Evidence shows that Apple will unveil the first products equipped with technometric chips made by TSMC in 2023; Therefore, it is thought that the M3 and A17 chips will be made using this lithography. Using a more advanced process leads to improved performance and energy efficiency, and ultimately brings greater speed and charging to products.
It was recently revealed that some M3 chips have a maximum of four blocks and are based on three-nanometer lithography, and probably the highest configuration will include 40 CPU cores, which is much larger than current models.
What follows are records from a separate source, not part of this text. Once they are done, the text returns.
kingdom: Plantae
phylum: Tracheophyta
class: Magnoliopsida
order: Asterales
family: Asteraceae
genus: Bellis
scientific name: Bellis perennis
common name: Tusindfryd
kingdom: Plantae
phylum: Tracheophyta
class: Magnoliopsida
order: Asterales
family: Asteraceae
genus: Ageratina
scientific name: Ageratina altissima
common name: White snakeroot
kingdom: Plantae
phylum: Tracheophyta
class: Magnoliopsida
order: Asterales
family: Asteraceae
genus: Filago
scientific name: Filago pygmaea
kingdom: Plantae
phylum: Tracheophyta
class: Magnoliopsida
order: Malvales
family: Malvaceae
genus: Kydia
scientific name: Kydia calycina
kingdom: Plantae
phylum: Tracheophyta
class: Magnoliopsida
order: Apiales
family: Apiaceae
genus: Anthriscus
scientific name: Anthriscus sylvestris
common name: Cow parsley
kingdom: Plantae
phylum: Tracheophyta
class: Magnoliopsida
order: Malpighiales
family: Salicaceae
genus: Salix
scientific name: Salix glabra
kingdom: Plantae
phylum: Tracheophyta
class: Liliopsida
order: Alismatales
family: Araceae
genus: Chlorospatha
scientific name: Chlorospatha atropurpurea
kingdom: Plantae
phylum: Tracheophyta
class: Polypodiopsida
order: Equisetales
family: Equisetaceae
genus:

At present, Apple M series chips offer unparalleled performance per watt; While the A15 chip in the iPhone 13 models is the fastest processor ever in a smartphone; So moving to a 3nm process can maintain and even strengthen Apple’s superiority in this area.
Digitimes has previously reported, citing credible sources in Apple’s supply chain, that TSMC will mass-produce the 3nm process by the second half of 2022. In addition, the Taiwanese semiconductor industry giant appears to have begun “risky production” of a 3-nanometer chip by the end of 2021.
In risk production, the manufacturer in the contract for the manufacture of special silicone wafers develops instructions, prototypes and basic design kits and passes standard wafer surface tests; But does not produce the final product; In other words, at this stage, the prototype of the 3nm chip fabrication process is completed and tested; But the final product will not be mass-produced until its problems are discovered and solved.
The report comes as some analysts claim that Apple may use 5-nanometer chips in iPhones for the first time in three years; It should not be overlooked, however, that TSMC now also manufactures 4-nanometer processors, and previous reports have claimed that Apple has reserved the bulk of its lithography production capacity; Therefore, TSMC can mass-produce orders for the A16 processor using 4nm technology.
In general, it seems that Apple intends to use the most advanced chip manufacturing processes first in the M series and Mac computers and then in other chips. It seems that the M2 chip will be the first Apple chip to be made according to the 4-nanometer TSMC manufacturing process.